▸ EXERCISE DETAILS:
Return the records word for word. Pictures do not belong in the copy.

☆ ☆ ☆ ☆ ☆

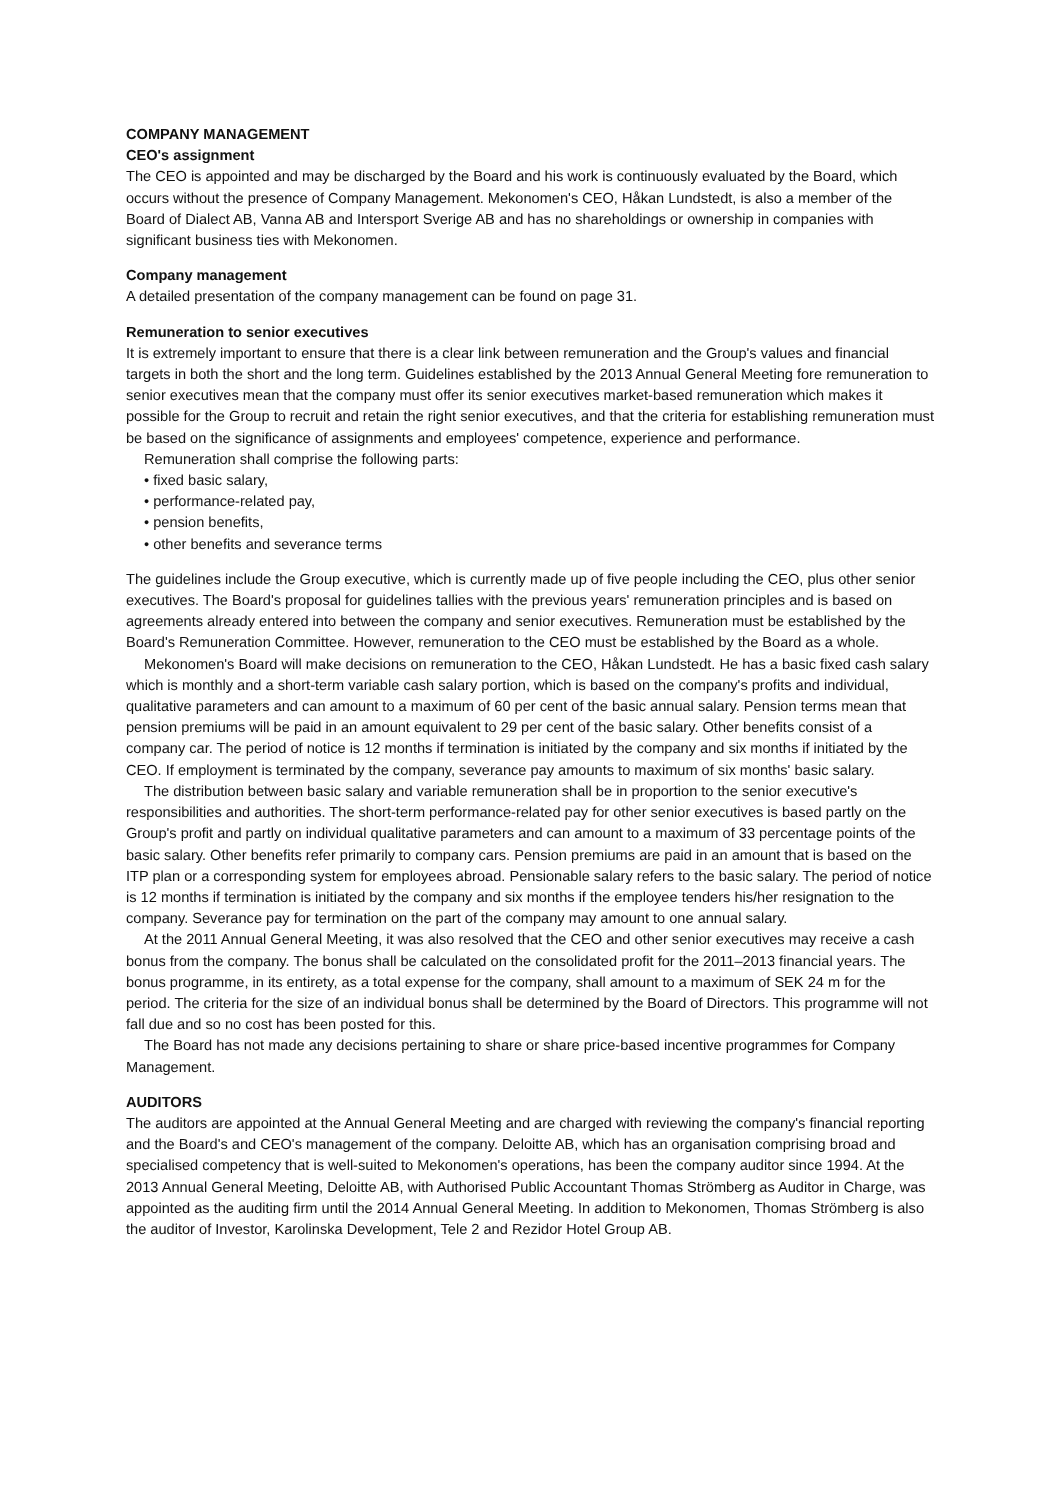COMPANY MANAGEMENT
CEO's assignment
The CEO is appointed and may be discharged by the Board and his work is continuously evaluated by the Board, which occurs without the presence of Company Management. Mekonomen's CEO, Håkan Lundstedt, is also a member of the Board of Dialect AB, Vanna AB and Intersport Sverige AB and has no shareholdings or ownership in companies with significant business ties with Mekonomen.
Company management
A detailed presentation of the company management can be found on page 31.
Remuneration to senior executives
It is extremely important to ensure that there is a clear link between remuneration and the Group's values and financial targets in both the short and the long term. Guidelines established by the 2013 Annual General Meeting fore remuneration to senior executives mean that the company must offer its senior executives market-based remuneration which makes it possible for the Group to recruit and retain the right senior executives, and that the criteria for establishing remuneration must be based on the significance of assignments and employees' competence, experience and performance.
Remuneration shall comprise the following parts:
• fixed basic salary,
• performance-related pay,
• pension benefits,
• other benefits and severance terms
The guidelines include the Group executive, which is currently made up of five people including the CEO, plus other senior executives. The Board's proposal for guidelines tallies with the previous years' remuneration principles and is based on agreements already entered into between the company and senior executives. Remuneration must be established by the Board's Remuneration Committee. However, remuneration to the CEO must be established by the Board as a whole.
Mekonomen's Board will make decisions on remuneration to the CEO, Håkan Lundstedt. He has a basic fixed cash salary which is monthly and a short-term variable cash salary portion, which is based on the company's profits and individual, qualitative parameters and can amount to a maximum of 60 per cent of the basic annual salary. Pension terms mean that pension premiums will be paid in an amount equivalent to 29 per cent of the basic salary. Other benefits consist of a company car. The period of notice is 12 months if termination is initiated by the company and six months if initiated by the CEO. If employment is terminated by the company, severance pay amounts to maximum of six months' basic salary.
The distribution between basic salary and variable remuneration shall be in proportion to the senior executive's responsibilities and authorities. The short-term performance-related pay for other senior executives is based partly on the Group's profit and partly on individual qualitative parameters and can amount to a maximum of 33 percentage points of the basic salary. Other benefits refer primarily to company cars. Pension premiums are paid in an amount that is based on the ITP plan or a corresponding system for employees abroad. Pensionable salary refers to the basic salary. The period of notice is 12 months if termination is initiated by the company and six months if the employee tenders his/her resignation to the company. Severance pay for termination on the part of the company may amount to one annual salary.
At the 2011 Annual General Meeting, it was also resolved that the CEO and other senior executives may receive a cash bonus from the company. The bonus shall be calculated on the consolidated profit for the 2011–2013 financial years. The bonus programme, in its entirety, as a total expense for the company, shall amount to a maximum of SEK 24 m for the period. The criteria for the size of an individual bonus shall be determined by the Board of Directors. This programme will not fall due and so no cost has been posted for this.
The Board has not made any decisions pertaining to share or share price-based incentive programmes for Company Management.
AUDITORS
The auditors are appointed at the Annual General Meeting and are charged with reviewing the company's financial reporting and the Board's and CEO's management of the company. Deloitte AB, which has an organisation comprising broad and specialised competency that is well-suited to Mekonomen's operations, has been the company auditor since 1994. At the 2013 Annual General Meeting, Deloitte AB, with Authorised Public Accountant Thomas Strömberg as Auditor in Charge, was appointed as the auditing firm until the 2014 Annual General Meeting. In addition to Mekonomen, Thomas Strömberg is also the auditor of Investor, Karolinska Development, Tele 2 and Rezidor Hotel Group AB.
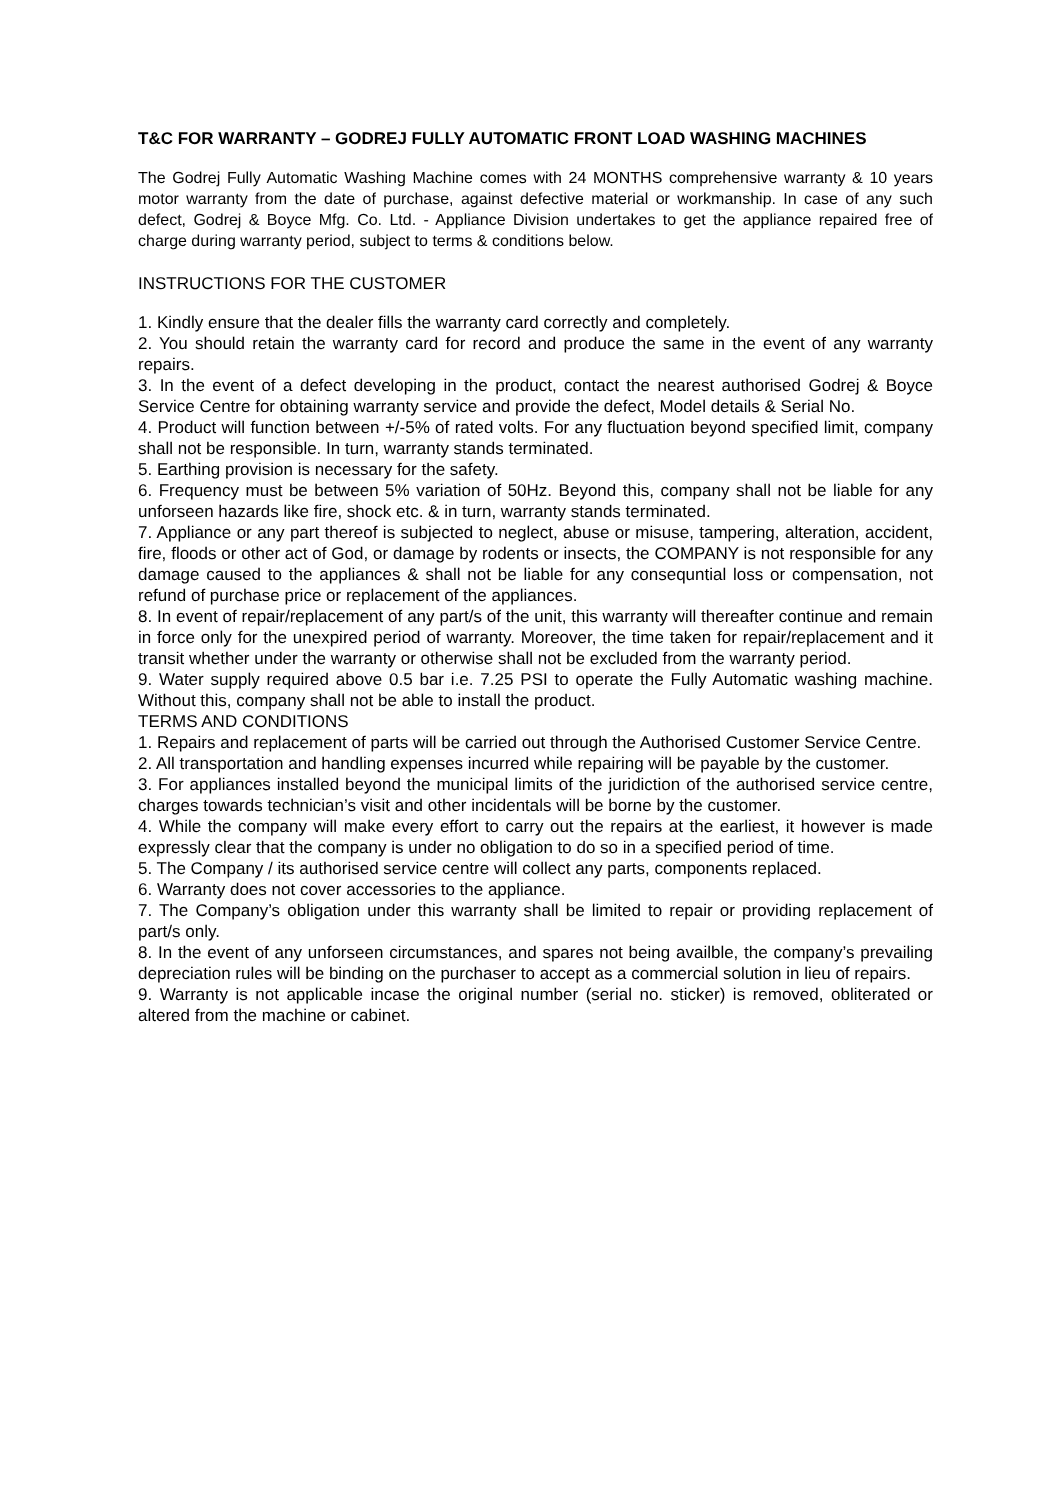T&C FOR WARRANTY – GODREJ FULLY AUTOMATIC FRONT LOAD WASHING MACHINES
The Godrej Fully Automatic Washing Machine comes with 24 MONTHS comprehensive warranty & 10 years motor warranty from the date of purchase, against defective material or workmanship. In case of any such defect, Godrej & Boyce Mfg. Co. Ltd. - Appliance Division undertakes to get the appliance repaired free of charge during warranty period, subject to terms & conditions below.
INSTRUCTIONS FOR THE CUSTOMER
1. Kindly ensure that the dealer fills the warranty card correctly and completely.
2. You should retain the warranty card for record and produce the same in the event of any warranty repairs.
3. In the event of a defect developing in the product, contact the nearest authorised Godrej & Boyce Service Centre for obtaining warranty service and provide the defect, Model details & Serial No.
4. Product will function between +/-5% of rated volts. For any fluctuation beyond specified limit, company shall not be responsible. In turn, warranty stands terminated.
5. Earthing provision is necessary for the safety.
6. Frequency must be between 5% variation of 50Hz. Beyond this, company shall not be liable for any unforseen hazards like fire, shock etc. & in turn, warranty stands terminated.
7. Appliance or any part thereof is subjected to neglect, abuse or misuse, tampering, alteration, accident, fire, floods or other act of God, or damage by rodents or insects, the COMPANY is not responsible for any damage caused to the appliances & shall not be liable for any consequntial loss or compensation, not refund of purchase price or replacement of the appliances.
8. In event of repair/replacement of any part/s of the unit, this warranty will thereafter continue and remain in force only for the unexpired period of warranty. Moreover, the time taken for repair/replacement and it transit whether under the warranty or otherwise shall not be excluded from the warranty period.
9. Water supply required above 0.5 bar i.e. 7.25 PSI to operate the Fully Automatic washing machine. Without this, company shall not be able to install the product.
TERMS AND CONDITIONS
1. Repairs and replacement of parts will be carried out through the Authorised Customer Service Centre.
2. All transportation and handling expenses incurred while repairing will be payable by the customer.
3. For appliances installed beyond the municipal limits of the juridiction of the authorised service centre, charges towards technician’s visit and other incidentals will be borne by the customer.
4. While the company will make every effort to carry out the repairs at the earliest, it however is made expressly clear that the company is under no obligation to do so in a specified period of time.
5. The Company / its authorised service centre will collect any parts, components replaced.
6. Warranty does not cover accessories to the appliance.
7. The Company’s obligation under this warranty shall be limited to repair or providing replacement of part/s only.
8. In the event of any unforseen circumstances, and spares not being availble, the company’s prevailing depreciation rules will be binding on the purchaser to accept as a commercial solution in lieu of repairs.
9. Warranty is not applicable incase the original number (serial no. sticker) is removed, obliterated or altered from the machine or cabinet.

☆ ☆ ☆ ☆ ☆

▸ ANSWER BOX:
COMPANY MANAGEMENT
CEO's assignment
The CEO is appointed and may be discharged by the Board and his work is continuously evaluated by the Board, which occurs without the presence of Company Management. Mekonomen's CEO, Håkan Lundstedt, is also a member of the Board of Dialect AB, Vanna AB and Intersport Sverige AB and has no shareholdings or ownership in companies with significant business ties with Mekonomen.
Company management
A detailed presentation of the company management can be found on page 31.
Remuneration to senior executives
It is extremely important to ensure that there is a clear link between remuneration and the Group's values and financial targets in both the short and the long term. Guidelines established by the 2013 Annual General Meeting fore remuneration to senior executives mean that the company must offer its senior executives market-based remuneration which makes it possible for the Group to recruit and retain the right senior executives, and that the criteria for establishing remuneration must be based on the significance of assignments and employees' competence, experience and performance.
Remuneration shall comprise the following parts:
• fixed basic salary,
• performance-related pay,
• pension benefits,
• other benefits and severance terms
The guidelines include the Group executive, which is currently made up of five people including the CEO, plus other senior executives. The Board's proposal for guidelines tallies with the previous years' remuneration principles and is based on agreements already entered into between the company and senior executives. Remuneration must be established by the Board's Remuneration Committee. However, remuneration to the CEO must be established by the Board as a whole.
Mekonomen's Board will make decisions on remuneration to the CEO, Håkan Lundstedt. He has a basic fixed cash salary which is monthly and a short-term variable cash salary portion, which is based on the company's profits and individual, qualitative parameters and can amount to a maximum of 60 per cent of the basic annual salary. Pension terms mean that pension premiums will be paid in an amount equivalent to 29 per cent of the basic salary. Other benefits consist of a company car. The period of notice is 12 months if termination is initiated by the company and six months if initiated by the CEO. If employment is terminated by the company, severance pay amounts to maximum of six months' basic salary.
The distribution between basic salary and variable remuneration shall be in proportion to the senior executive's responsibilities and authorities. The short-term performance-related pay for other senior executives is based partly on the Group's profit and partly on individual qualitative parameters and can amount to a maximum of 33 percentage points of the basic salary. Other benefits refer primarily to company cars. Pension premiums are paid in an amount that is based on the ITP plan or a corresponding system for employees abroad. Pensionable salary refers to the basic salary. The period of notice is 12 months if termination is initiated by the company and six months if the employee tenders his/her resignation to the company. Severance pay for termination on the part of the company may amount to one annual salary.
At the 2011 Annual General Meeting, it was also resolved that the CEO and other senior executives may receive a cash bonus from the company. The bonus shall be calculated on the consolidated profit for the 2011–2013 financial years. The bonus programme, in its entirety, as a total expense for the company, shall amount to a maximum of SEK 24 m for the period. The criteria for the size of an individual bonus shall be determined by the Board of Directors. This programme will not fall due and so no cost has been posted for this.
The Board has not made any decisions pertaining to share or share price-based incentive programmes for Company Management.
AUDITORS
The auditors are appointed at the Annual General Meeting and are charged with reviewing the company's financial reporting and the Board's and CEO's management of the company. Deloitte AB, which has an organisation comprising broad and specialised competency that is well-suited to Mekonomen's operations, has been the company auditor since 1994. At the 2013 Annual General Meeting, Deloitte AB, with Authorised Public Accountant Thomas Strömberg as Auditor in Charge, was appointed as the auditing firm until the 2014 Annual General Meeting. In addition to Mekonomen, Thomas Strömberg is also the auditor of Investor, Karolinska Development, Tele 2 and Rezidor Hotel Group AB.
T&C FOR WARRANTY – GODREJ FULLY AUTOMATIC FRONT LOAD WASHING MACHINES
The Godrej Fully Automatic Washing Machine comes with 24 MONTHS comprehensive warranty & 10 years motor warranty from the date of purchase, against defective material or workmanship. In case of any such defect, Godrej & Boyce Mfg. Co. Ltd. - Appliance Division undertakes to get the appliance repaired free of charge during warranty period, subject to terms & conditions below.
INSTRUCTIONS FOR THE CUSTOMER
1. Kindly ensure that the dealer fills the warranty card correctly and completely.
2. You should retain the warranty card for record and produce the same in the event of any warranty repairs.
3. In the event of a defect developing in the product, contact the nearest authorised Godrej & Boyce Service Centre for obtaining warranty service and provide the defect, Model details & Serial No.
4. Product will function between +/-5% of rated volts. For any fluctuation beyond specified limit, company shall not be responsible. In turn, warranty stands terminated.
5. Earthing provision is necessary for the safety.
6. Frequency must be between 5% variation of 50Hz. Beyond this, company shall not be liable for any unforseen hazards like fire, shock etc. & in turn, warranty stands terminated.
7. Appliance or any part thereof is subjected to neglect, abuse or misuse, tampering, alteration, accident, fire, floods or other act of God, or damage by rodents or insects, the COMPANY is not responsible for any damage caused to the appliances & shall not be liable for any consequntial loss or compensation, not refund of purchase price or replacement of the appliances.
8. In event of repair/replacement of any part/s of the unit, this warranty will thereafter continue and remain in force only for the unexpired period of warranty. Moreover, the time taken for repair/replacement and it transit whether under the warranty or otherwise shall not be excluded from the warranty period.
9. Water supply required above 0.5 bar i.e. 7.25 PSI to operate the Fully Automatic washing machine. Without this, company shall not be able to install the product.
TERMS AND CONDITIONS
1. Repairs and replacement of parts will be carried out through the Authorised Customer Service Centre.
2. All transportation and handling expenses incurred while repairing will be payable by the customer.
3. For appliances installed beyond the municipal limits of the juridiction of the authorised service centre, charges towards technician’s visit and other incidentals will be borne by the customer.
4. While the company will make every effort to carry out the repairs at the earliest, it however is made expressly clear that the company is under no obligation to do so in a specified period of time.
5. The Company / its authorised service centre will collect any parts, components replaced.
6. Warranty does not cover accessories to the appliance.
7. The Company’s obligation under this warranty shall be limited to repair or providing replacement of part/s only.
8. In the event of any unforseen circumstances, and spares not being availble, the company’s prevailing depreciation rules will be binding on the purchaser to accept as a commercial solution in lieu of repairs.
9. Warranty is not applicable incase the original number (serial no. sticker) is removed, obliterated or altered from the machine or cabinet.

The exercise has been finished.